-- EXCERPTED PASSAGE follows --

"...a remarkably good read." - NPR
One of Vogue's Six Summer Reads. - Vogue
"Barnes has taken a small peek into the history of an important country, and within these lyrical pages is a story well worth investigating." - San Francisco Chronicle
"...a close inspection of how radically a life can be rescaled, and how quickly. With a protagonist like this, Barnes could have set her novel in a single room, and we'd keep reading." - The Boston Globe
"The plot is unfurled like a rich carpet, rolling out over a vast space before it gently settles and fills every corner. Barnes, a writing professor at the University of Idaho, gets more motion and feeling into a deceptively plain paragraph than many novelists can cram into a chapter." - The Seattle Times
"Seldom has a book drawn me into its clutches as quickly as this one did. By the second sentence I was hooked..." - The Austin Chronicle
"...a luminous portrait of life in the desert. Kim Barnes weaves a mesmerizing, richly imagined tale..." - The Missoulian
"I was transfixed by Kim Barnes's thoughtful, elegant account of a young American woman's experience of 1960s Saudi Arabia. It describes a piece of the world that seems utterly fresh, never-written-about, and In the Kingdom of Men brings it to vivid life. This is a historical novel which is not only romantic and dramatic and compelling, but has particular, important relevance to our current age." - Dan Chaon, author of Stay Awake and Await Your Reply
"A swashbuckling, thrilling ride of a book, In The Kingdom of Men transports readers to the sands of Arabia and the recesses of the human heart. Ginny McPhee is a heroine unlike any other, negotiating love, politics, the intricacies of marriage, and the journey to selfhood. A vivid and compelling tale." - Diana Abu-Jaber, author of Birds of Paradise
"This is a mesmerizing novel, set in the American heartland and Saudi Arabia - two locations that on the face of it couldn't be more different. But from the point of view of a woman not allowed to be herself, the two places have startling similarities. We read, in part, to be taken elsewhere. In the Kingdom of Men succeeds mightily in this. We also read because we enjoy good writing. You'll find that in abundance here." - Elizabeth Berg, author of Once Upon a Time, There Was You
"A great windswept adventure full of tension and suspense, In the Kingdom of Men is moving in the truest sense, sweeping the reader along with its gorgeous prose, a rich setting, and most of all, Gin McPhee, one of those rare characters who sits up on page one, grabs you and pulls you into her world." - Jess Walter, author of The Financial Lives of the Poets
"This novel has it all: an intriguing story that thunders to a thrilling climax, characters who grab our hearts, gorgeous prose and a setting that stuns the reader at every turn. Arabia!" - Ellen Sussman, author of French Lessons
"If you want to understand, right in your gut, the history of the American relationship with Saudi Arabia; if you want a magical, layered story of west-inside-east, culture layered over culture, and the slow - still ongoing - revolution of gender and race oppression, In the Kingdom of Men is your book. It's Mad Men meets The Sheltering Sky, a Revolutionary Road for the oil-addicted. It's also an utter pleasure to read." - Anthony Doerr, author of Memory Wall and About Grace
Synopsis
Award-winning Kim Barnes weaves a rich tale of one woman's quest for the truth, no matter the cost.

-- EXCERPTED PASSAGE concluded --
-- PROVIDED RECORDS follows --

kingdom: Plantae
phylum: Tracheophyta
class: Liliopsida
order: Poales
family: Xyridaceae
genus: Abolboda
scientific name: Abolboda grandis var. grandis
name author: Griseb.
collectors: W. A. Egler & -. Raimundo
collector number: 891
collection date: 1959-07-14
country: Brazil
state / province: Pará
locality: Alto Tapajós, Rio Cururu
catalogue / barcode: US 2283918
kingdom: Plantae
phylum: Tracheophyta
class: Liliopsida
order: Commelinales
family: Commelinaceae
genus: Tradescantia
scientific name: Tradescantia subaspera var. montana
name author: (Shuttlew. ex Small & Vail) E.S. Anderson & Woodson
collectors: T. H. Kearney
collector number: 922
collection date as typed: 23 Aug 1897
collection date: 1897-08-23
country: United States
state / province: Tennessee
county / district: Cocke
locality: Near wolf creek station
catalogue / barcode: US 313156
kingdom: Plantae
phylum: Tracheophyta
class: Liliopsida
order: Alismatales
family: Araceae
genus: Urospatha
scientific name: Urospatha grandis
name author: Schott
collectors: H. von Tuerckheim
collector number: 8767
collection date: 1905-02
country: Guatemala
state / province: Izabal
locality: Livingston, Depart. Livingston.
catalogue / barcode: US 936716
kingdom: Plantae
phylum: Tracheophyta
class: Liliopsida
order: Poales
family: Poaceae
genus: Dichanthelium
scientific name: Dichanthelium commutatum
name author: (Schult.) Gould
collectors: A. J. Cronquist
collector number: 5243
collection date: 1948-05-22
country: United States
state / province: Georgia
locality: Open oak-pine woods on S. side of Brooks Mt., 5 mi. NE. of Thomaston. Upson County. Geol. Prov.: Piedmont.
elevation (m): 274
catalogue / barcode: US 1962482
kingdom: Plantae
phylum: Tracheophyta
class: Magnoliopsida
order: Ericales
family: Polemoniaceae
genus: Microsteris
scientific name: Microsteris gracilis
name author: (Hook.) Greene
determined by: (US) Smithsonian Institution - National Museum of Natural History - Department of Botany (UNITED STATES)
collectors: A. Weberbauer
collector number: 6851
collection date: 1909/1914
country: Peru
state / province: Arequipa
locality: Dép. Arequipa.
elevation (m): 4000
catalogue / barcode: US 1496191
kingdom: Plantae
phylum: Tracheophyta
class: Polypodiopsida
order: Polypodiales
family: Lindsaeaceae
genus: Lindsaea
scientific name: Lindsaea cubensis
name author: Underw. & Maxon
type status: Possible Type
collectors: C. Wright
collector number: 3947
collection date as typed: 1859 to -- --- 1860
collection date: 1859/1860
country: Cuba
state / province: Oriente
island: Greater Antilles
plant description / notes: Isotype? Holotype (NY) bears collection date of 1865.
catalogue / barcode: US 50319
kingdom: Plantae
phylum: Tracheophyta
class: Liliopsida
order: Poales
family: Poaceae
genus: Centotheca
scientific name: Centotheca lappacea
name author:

-- PROVIDED RECORDS concluded --

REQUIRED WORK:
Carry the page about the novel In the Kingdom of Men further, starting right after the last sentence of its synopsis. The rows come from a separate source and have no connection to the text.

ANSWER TO THIS EXERCISE:
About the Author
Kim Barnes is the author of three novels and two memoirs, one of which was a finalist for the 1997 Pulitzer Prize. She is coeditor of two anthologies, and her essays, stories, and poems have appeared in a number of journals and anthologies, including the Pushcart Prize Anthology. She teaches writing at the University of Idaho and lives with her husband, the poet Robert Wrigley, on Moscow Mountain.
READER BIO
Marguerite Gavin has recorded over three hundred audiobooks in nearly every genre. A nominee for the prestigious Audie Award, she was won both AudioFile Earphones and Publishers Weekly Listen-Up awards. AudioFile magazine says "Marguerite Gavin is an accomplished storyteller...with a sonorous voice, rich and full of emotion, she easily delivers wry humor and moves smoothly from accent to accent, recalling multiple characters perfectly." She lives with her family in the Washington, D.C., area.